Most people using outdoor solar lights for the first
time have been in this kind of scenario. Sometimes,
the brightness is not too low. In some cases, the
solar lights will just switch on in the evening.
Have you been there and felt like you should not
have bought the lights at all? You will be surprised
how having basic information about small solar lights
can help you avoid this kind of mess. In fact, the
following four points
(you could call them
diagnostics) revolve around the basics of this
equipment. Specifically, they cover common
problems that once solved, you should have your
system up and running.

━━━━━━

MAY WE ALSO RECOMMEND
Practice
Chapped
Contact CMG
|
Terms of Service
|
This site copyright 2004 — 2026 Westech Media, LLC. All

━━━━━━

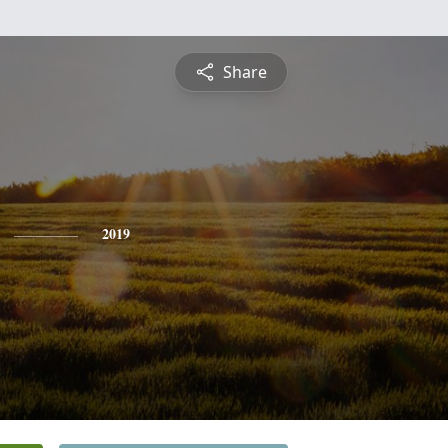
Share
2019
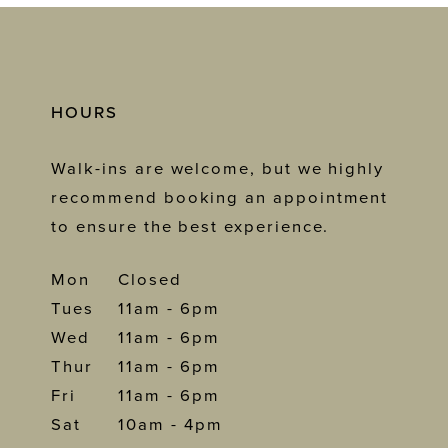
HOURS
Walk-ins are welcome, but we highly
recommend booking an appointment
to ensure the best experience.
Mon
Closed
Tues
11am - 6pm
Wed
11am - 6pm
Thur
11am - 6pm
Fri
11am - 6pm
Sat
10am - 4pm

━━━━━━

> **Atividade**:
Pode devolver, sem mudar nada, tudo o que vai da linha que contém "MAY WE ALSO RECOMMEND" até a linha que contém "This site copyright", incluindo essas duas?

> **Resposta**:
MAY WE ALSO RECOMMEND
Practice
Chapped
Contact CMG
|
Terms of Service
|
This site copyright 2004 — 2026 Westech Media, LLC. All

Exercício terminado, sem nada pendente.